• Instrucciones de trabajo: Según el texto sobre la toponimia, ¿cuántas posibles raíces se le han encontrado al nombre de Madrid? Responde, por favor, en pocas palabras.

• Texto de lectura:

%%

El nombre de la roca
Curiosos topónimos amenizan la caminata entre la Morcuera y el mejor mirador de la Pedriza
Todos hemos jugado cuando niños al teléfono escacharrado. Consiste, si no lo recuerdan, en verificar la corrupción que sufre cualquier palabra o mensaje al circular sottovoce por un corro de chavales -cuantos más, mejor-, de modo que si el mensaje inicial es: "Una obra del maestro Chapí", al final suele quedar: "La picha de un maestro de obras", para alborozo de la inocente (y a ver quién demuestra lo contrario) chiquillería. La toponimia, que supuestamente es el sesudo estudio del origen y significado de los nombres propios de lugar, viene a ser, si bien se mira, un pasatiempo similar.La toponimia es una de las ciencias más inexactas y simpáticas que existen. Es como herborizar en la selva de las etimologías. A Madrid, por ejemplo, se le han encontrado más de veinte posibles raíces: mandra, màdrya, matricem, matrilium, matrylion, maiorito, mageterito, maajerit, magerit ... ; étimos griegos, latinos, arábigos, germánicos e incluso celtas, con sentidos tan dispares como "lugar ventoso, de aires subtiles y saludables, de cielo claro" (Covarrubias) o como "prostíbulo" a secas. Por parecidas razones, el puerto de la Morcuera es un buen sitio para salir a buscar topónimos.

%%

Entradas guardadas
%%

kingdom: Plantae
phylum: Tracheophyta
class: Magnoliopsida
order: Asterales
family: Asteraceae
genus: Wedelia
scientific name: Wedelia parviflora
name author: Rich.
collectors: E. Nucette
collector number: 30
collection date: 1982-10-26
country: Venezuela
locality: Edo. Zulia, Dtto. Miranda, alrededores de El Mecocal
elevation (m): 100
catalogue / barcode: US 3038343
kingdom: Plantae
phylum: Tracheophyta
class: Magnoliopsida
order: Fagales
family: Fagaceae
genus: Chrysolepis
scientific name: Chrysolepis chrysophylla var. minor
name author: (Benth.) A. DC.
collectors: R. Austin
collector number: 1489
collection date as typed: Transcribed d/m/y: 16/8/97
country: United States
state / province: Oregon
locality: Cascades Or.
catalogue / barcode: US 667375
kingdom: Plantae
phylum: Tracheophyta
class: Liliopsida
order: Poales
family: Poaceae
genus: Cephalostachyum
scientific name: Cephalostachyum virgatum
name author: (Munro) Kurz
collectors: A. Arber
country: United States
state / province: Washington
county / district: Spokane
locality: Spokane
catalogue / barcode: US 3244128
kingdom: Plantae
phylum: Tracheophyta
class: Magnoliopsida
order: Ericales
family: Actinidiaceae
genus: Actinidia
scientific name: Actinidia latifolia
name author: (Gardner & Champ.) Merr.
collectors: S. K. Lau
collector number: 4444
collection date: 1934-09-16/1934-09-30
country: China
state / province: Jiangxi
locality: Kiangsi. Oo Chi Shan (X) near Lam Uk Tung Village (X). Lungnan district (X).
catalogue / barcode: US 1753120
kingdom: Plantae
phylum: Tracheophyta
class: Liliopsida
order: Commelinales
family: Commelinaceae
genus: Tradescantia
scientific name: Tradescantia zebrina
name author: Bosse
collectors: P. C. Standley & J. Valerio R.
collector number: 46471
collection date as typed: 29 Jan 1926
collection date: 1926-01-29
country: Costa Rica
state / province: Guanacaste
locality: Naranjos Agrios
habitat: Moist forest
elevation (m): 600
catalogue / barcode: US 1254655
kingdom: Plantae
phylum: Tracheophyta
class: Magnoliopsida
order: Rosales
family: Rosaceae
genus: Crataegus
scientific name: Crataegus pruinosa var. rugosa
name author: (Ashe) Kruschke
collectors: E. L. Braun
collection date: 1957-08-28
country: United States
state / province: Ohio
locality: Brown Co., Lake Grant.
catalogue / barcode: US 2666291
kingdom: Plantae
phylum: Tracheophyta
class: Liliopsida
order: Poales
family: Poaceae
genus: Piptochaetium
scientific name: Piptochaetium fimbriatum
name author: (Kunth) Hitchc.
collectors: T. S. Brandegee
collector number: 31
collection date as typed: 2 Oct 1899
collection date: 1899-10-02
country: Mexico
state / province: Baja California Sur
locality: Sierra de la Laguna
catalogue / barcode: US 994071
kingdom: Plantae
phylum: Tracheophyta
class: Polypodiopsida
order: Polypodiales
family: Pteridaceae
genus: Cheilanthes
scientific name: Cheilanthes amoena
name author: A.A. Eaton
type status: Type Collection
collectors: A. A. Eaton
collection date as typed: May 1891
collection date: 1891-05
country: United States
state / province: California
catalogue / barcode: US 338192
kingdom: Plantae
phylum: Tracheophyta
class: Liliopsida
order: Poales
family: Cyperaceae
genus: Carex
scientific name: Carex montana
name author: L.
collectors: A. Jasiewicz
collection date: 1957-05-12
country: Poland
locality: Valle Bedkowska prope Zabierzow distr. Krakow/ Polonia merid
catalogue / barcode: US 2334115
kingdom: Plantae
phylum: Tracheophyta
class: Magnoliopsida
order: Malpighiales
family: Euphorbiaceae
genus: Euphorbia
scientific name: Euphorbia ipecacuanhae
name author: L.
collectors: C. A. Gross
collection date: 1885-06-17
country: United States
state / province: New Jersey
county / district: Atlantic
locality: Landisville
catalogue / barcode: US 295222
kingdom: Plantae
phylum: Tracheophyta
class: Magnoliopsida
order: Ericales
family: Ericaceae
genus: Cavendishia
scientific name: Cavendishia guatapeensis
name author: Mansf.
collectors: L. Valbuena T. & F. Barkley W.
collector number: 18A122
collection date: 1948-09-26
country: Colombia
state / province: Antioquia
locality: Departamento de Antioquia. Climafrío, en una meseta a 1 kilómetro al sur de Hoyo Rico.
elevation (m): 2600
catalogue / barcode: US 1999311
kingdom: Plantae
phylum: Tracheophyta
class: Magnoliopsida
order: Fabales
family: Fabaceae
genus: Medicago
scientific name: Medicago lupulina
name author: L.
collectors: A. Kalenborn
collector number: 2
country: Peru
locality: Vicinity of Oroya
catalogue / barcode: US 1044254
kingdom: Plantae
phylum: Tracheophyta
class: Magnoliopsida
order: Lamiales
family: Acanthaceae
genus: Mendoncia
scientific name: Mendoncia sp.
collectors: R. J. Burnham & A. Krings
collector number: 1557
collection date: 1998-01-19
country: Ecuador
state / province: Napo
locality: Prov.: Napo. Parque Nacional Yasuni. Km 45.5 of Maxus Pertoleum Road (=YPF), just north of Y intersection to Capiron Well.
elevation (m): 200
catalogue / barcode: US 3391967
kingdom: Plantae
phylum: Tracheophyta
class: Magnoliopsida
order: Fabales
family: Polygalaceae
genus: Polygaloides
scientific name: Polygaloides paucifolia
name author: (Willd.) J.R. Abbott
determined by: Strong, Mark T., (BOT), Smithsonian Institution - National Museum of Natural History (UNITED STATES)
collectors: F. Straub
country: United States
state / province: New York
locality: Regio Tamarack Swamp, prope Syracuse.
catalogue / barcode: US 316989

%%

• Resultado: Más de veinte.